Essential workers given scheme to ensure they get paid for time off during COVID-19 lockdown
Photo credit: Getty

Essential workers are being given a new scheme by the Government to ensure they will continue to receive income if they need to take time off during the COVID-19 lockdown.

With a number of businesses still operating during the lockdown, such as medical professionals, they may be operating at a loss, and the Government wants to ensure staff can take time off without the risk of not getting paid. 

The scheme announced on Thursday allows for those workers who need to take leave to get paid at the same rates as the wage subsidy scheme, which is $585.50 per week for full-time workers and $350 per week for part-time staff. 

As goes for the wage subsidy scheme, employers will have to pay workers their usual income before COVID-19 or strive to pay at least 80 percent of it, of if they cannot afford that, they must pass on the full amount of the subsidy.
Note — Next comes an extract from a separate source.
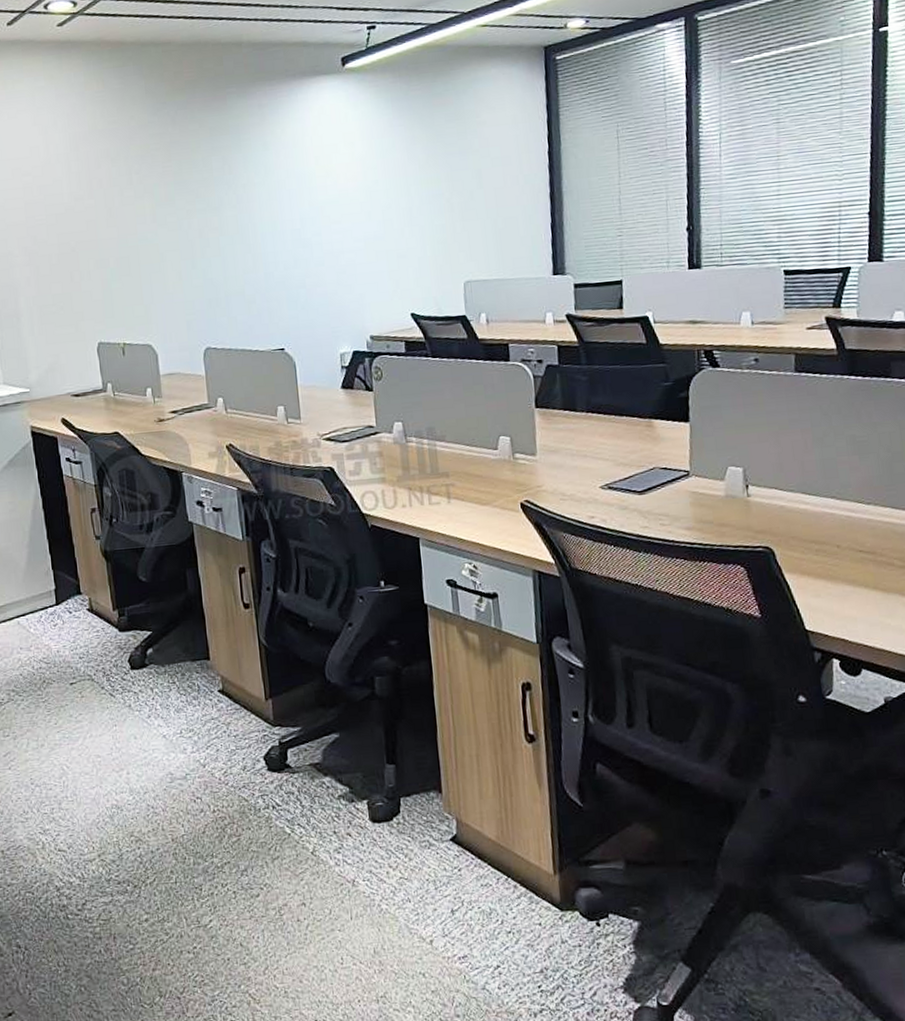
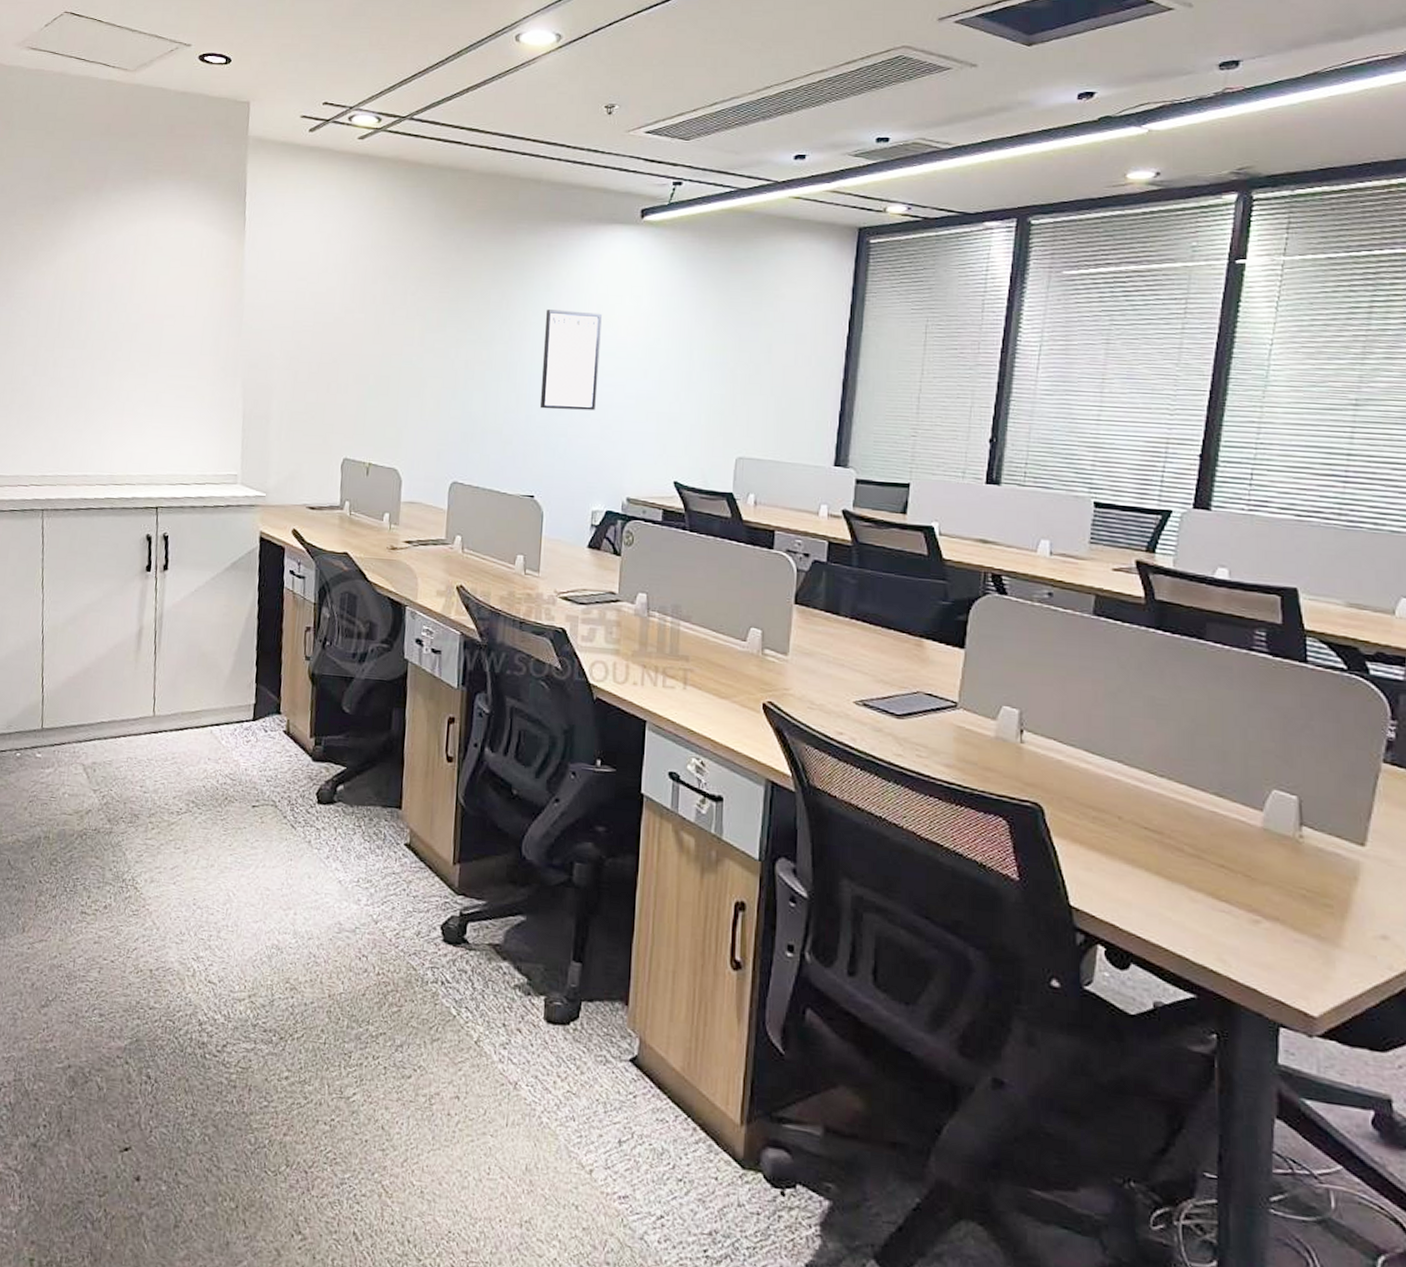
writing board: none [268,164,328,265] -> present [539,309,602,411]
Workplace Relations and Safety Minister Iain Lees-Galloway said essential workers need to be able to take leave without feeling pressure to come back to work if they are vulnerable, sick or otherwise unable to work.

"The essential workers leave scheme will enable them to self-isolate and continue to receive an income in these circumstances."

The scheme supports those who are unable to work from home and need to self-isolate, or are at higher risk of becoming sick with COVID-19, or have a higher risk person in their bubble.

Officials are preparing guidance toadvise workers about what it means to be at higher risk, and that will be made available next week.

"Not all workers in essential businesses will be in this position, but for those who are, it is a significant problem," Lees-Galloway said. "For some workers this could be for the duration of the lockdown."

Social Development Minister Carmel Sepuloni said the scheme will open this coming Monday and will be administered by the Ministry of Social Development.

The scheme will be available for at least the period while the nation is at alert level 4, and ministers will review the scheme after eight weeks to consider uptake and future needs, if for example the lockdown is extended. 

Payments will be four-weekly, with the option for essential businesses to re-apply for those same workers after four weeks, or make further applications for additional workers who are eligible.

These applications can be made at any time while the scheme remains open.

It comes as GPs across New Zealand are at breaking point, with the Royal New Zealand College of General Practitioners (RNZCGP) calling for urgent action to address the health crisis that GPs now find themselves in. 

A survey of 900 of the country's 5500 GPs found that almost 600 had had their work hours reduced, with many doctors having lost their jobs, while some were struggling to keep their practice afloat and didn't know how they could continue. 

RNZCGP president Dr Samantha Murton said the factors include the cost of ensuring people are safe in GP clinics, remote consultations reducing patient numbers, and DHBs cancelling elective and non-urgent procedures. 

There has been some positives for essential supermarket workers, however, with Countdown and Foodstuffs giving staff a 10 percent wage increase during the four-week lockdown.